Arjun Basu: One of the things we’ve learned on this podcast is that young people are discovering print. And they didn’t really grow up with magazines, and they’re discovering them and realizing that they’re actually good places to be because they’re quiet and the reading experience is deeper than it is on the internet. And it’s not distracting. So many of the magazines we’ve been talking to, the readership is incredibly young. And some of the places we’ve been talking to, who have magazine stores or something, are just amazed at how young their clientele are. So maybe there is hope.
Louis Dreyfus: We have many reasons to be much more optimistic than 15 years ago. Fifteen years ago, Le Monde was losing €10 million/year. This year we’ll be making an EBDA (Earnings Before Depreciation and Amortization) of €26 million. We were selling 240,000 copies a day. We are selling 550,000 copies a day now, and even more interesting, digital subscription will next year pay for the total cost of my editorial staff, both digital and print.
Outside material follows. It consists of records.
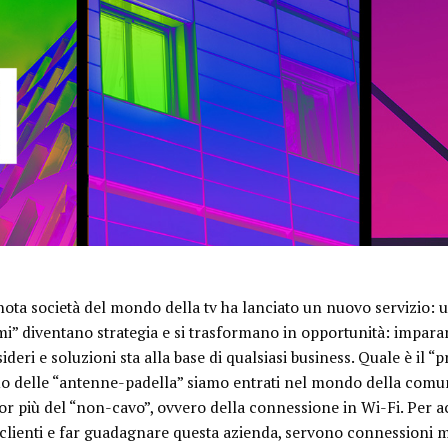
ota società del mondo della tv ha lanciato un nuovo servizio: 
mi
” diventano strategia e si trasformano in opportunità: imparare
deri e soluzioni sta alla base di qualsiasi business. Quale è il 
o delle “antenne-padella” siamo entrati nel mondo della comuni
or più del “
non-cavo
”, ovvero della connessione in Wi-Fi. Per ac
 clienti e far guadagnare questa azienda, servono connessioni m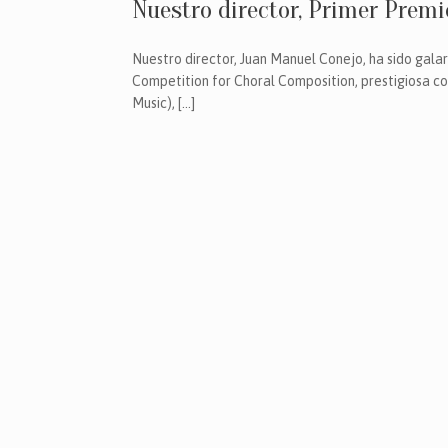
Nuestro director, Primer Premi
Nuestro director, Juan Manuel Conejo, ha sido gala
Competition for Choral Composition, prestigiosa co
Music), […]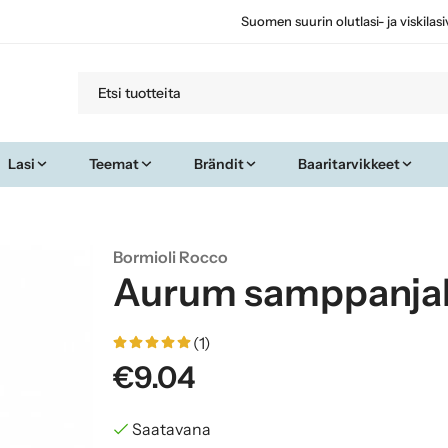
Suomen suurin olutlasi- ja viskilas
Lasi
Teemat
Brändit
Baaritarvikkeet
Bormioli Rocco
Aurum samppanjala
(1)
€9.04
Saatavana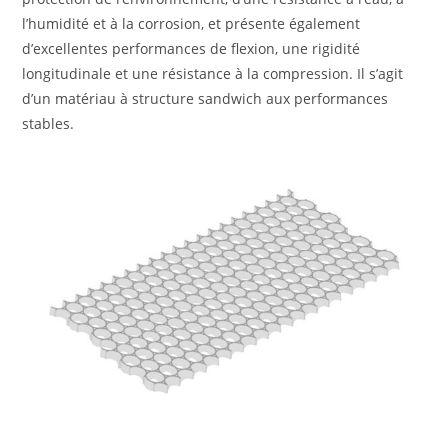
l’humidité et à la corrosion, et présente également
d’excellentes performances de flexion, une rigidité
longitudinale et une résistance à la compression. Il s’agit
d’un matériau à structure sandwich aux performances
stables.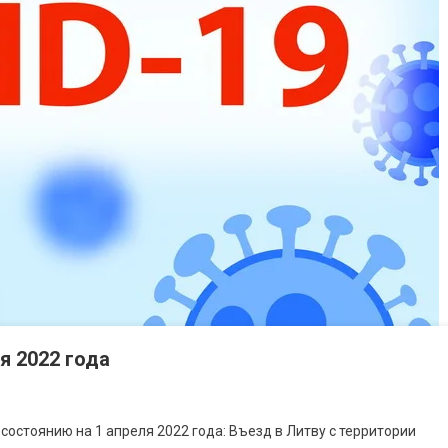
я 2022 года
состоянию на 1 апреля 2022 года: Въезд в Литву с территории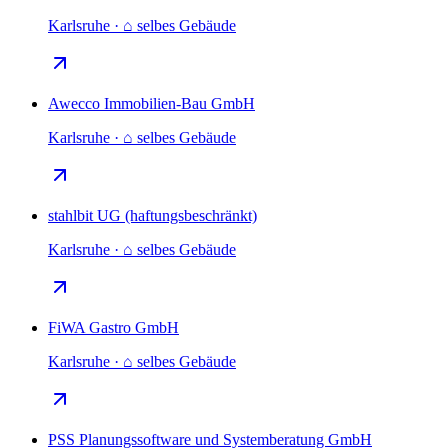
Karlsruhe · ⌂ selbes Gebäude
Awecco Immobilien-Bau GmbH
Karlsruhe · ⌂ selbes Gebäude
stahlbit UG (haftungsbeschränkt)
Karlsruhe · ⌂ selbes Gebäude
FiWA Gastro GmbH
Karlsruhe · ⌂ selbes Gebäude
PSS Planungssoftware und Systemberatung GmbH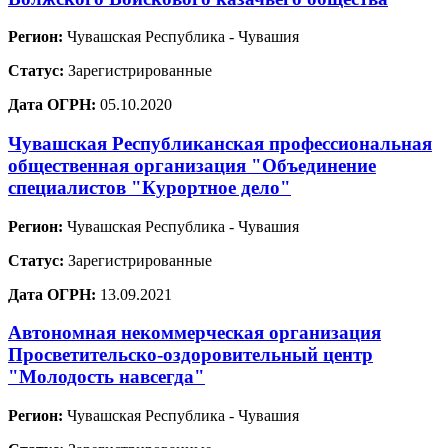
Регион:
Чувашская Республика - Чувашия
Статус:
Зарегистрированные
Дата ОГРН:
05.10.2020
Чувашская Республиканская профессиональная
общественная организация "Объединение
специалистов "Курортное дело"
Регион:
Чувашская Республика - Чувашия
Статус:
Зарегистрированные
Дата ОГРН:
13.09.2021
Автономная некоммерческая организация
Просветительско-оздоровительный центр
"Молодость навсегда"
Регион:
Чувашская Республика - Чувашия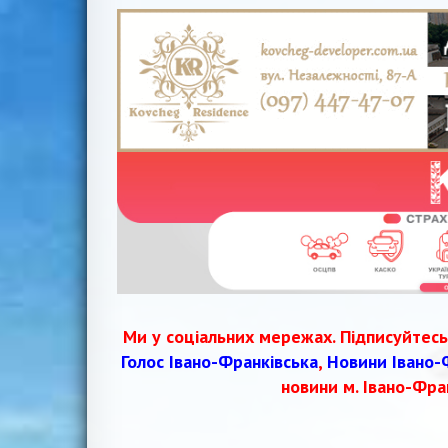
записів
Ми у соціальних мережах. Підписуйтесь
Голос Івано-Франківська
,
Новини Івано-
новини м. Івано-Фра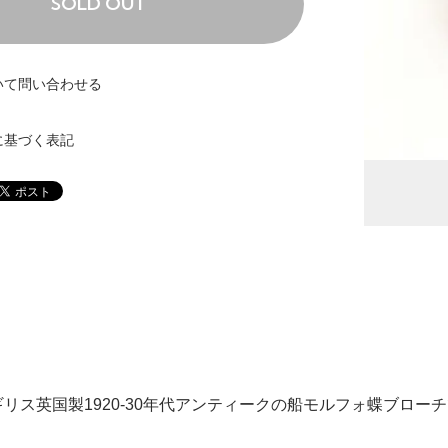
SOLD OUT
いて問い合わせる
に基づく表記
リス英国製1920-30年代アンティークの船モルフォ蝶ブロー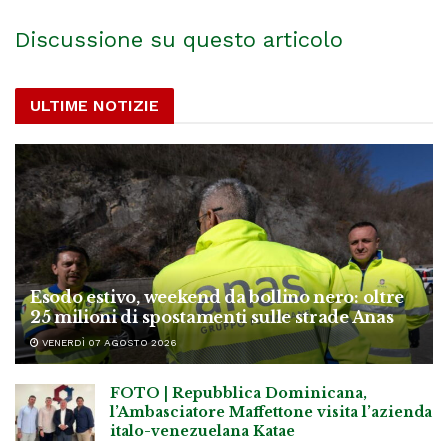
Discussione su questo articolo
ULTIME NOTIZIE
Esodo estivo, weekend da bollino nero: oltre
25 milioni di spostamenti sulle strade Anas
VENERDÌ 07 AGOSTO 2026
FOTO | Repubblica Dominicana,
l’Ambasciatore Maffettone visita l’azienda
italo-venezuelana Katae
It’s a huge transformation. And when you get this momentum it’s a win-win situation. This momentum attracts younger journalists who attract a younger audience. This young audience plus the momentum attract advertisers. Then I get profit, then I can reinvest and be optimistic.
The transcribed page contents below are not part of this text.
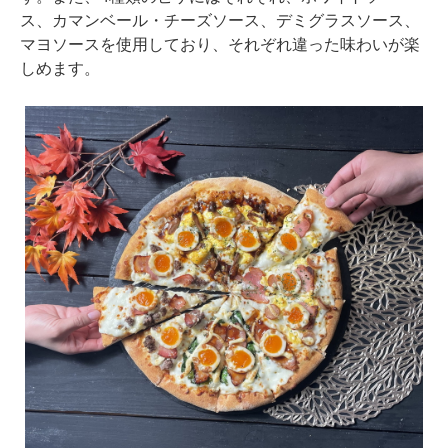
ス、カマンベール・チーズソース、デミグラスソース、
マヨソースを使用しており、それぞれ違った味わいが楽
しめます。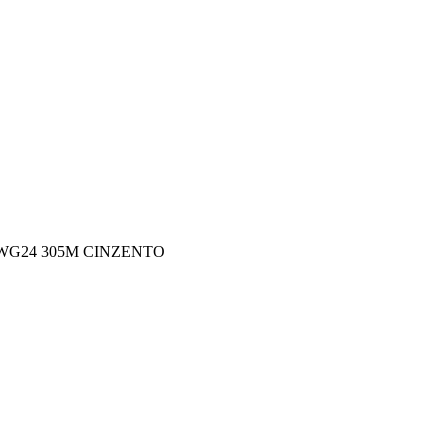
AWG24 305M CINZENTO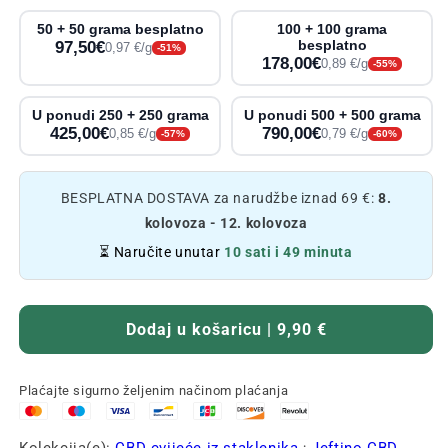
50 + 50 grama besplatno
100 + 100 grama
97,50€
besplatno
0,97 €/g
-51%
178,00€
0,89 €/g
-55%
U ponudi 250 + 250 grama
U ponudi 500 + 500 grama
425,00€
790,00€
0,85 €/g
0,79 €/g
-57%
-60%
BESPLATNA DOSTAVA za narudžbe iznad 69 €:
8.
kolovoza - 12. kolovoza
⏳ Naručite unutar
10 sati i 49 minuta
Dodaj u košaricu | 9,90 €
Plaćajte sigurno željenim načinom plaćanja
Arjun Basu: It’s a circle.
Louis Dreyfus: Yes. It’s a positive circle. Yeah.
Arjun Basu: So we always end the show. We ask for three magazines or media that are exciting you right now. So what are they?
Louis Dreyfus: Magazine or media … I would say New York magazine. It was a magazine I was reading 30 years ago when I was in New York, and I’m still reading it. They made a huge transformation of the format. They are very good on digital. So I’m reading it. It’s very interesting.
I think what The New York Times is doing remains a reference in terms of coverage, in terms of diversity of formats, in terms of UX design. That’s another reference for me.
And the third, not in France, would be The Guardian. They have been developing their international audience with the European edition. They are very good on digital and in print also.